Working or studying remotely has been ideal in the sense that you don’t have to wake up extra early to beat the morning traffic or change into uniforms each day, but it’s not without its cons. The novelty of telecommuting eventually wore out the longer people had to stay quarantined due to COVID-19, which led them to look for ways to keep them from procrastinating and hold them accountable as they operate in their own spaces.
Some people have found that they are less productive at home because their usual day-to-day routine has been disrupted or there is less structure compared to working in an office or being in a classroom environment. Behavioral scientist, Kristen Berman, explains in the Fast Company the reason behind this. “At work, our behavior is public. Work makes our behavior visible to other people to help get us to get things done.”
What Are Virtual Study Halls?
To overcome procrastination, some schools have been hosting Virtual Study Halls where students can do work or study with peers via Zoom. During the session, microphones are muted to limit distractions, and students are given the option to leave their cameras off. It’s essentially an emulation of a library, where they can get motivated and be accountable to get busy.

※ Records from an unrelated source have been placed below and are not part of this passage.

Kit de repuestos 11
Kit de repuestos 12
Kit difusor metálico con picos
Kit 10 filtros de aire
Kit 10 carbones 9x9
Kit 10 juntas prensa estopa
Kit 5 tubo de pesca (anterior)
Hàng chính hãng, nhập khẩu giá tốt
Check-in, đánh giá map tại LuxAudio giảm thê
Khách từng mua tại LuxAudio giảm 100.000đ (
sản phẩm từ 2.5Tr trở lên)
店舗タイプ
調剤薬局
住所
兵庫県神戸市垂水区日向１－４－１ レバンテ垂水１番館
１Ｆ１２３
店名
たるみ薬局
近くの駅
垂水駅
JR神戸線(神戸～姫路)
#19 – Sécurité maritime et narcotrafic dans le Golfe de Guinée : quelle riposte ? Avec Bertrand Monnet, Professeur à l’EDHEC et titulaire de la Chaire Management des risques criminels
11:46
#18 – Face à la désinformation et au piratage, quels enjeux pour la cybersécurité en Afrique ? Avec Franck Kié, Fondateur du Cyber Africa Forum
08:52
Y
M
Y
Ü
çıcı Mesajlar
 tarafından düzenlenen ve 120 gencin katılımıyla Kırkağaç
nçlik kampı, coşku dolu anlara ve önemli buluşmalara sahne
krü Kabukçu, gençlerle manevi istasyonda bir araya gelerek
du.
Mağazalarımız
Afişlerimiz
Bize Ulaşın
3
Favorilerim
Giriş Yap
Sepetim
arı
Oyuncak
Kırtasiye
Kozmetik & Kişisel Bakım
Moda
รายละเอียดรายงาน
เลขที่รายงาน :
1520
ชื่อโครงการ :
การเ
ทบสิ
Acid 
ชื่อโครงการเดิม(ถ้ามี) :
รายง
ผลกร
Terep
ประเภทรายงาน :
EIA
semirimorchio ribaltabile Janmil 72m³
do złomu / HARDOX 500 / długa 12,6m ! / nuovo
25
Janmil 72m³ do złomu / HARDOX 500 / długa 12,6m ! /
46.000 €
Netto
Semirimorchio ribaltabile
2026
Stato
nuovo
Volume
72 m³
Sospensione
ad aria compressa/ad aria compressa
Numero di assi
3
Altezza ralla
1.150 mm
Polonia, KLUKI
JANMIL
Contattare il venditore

The same concept can be applied to working remotely by having the team log-in and out at similar times. That way, there is still a work schedule in place for them to follow and they can set boundaries between work and their personal life, which tend to get blurred when having to be productive at home. And while no one wants to be micromanaged, check-ins with the team every few hours could also help keep them on track.
As we adapt to the new normal, we will continue to face challenges both virtually and in real life, but that doesn’t mean we have to face it alone.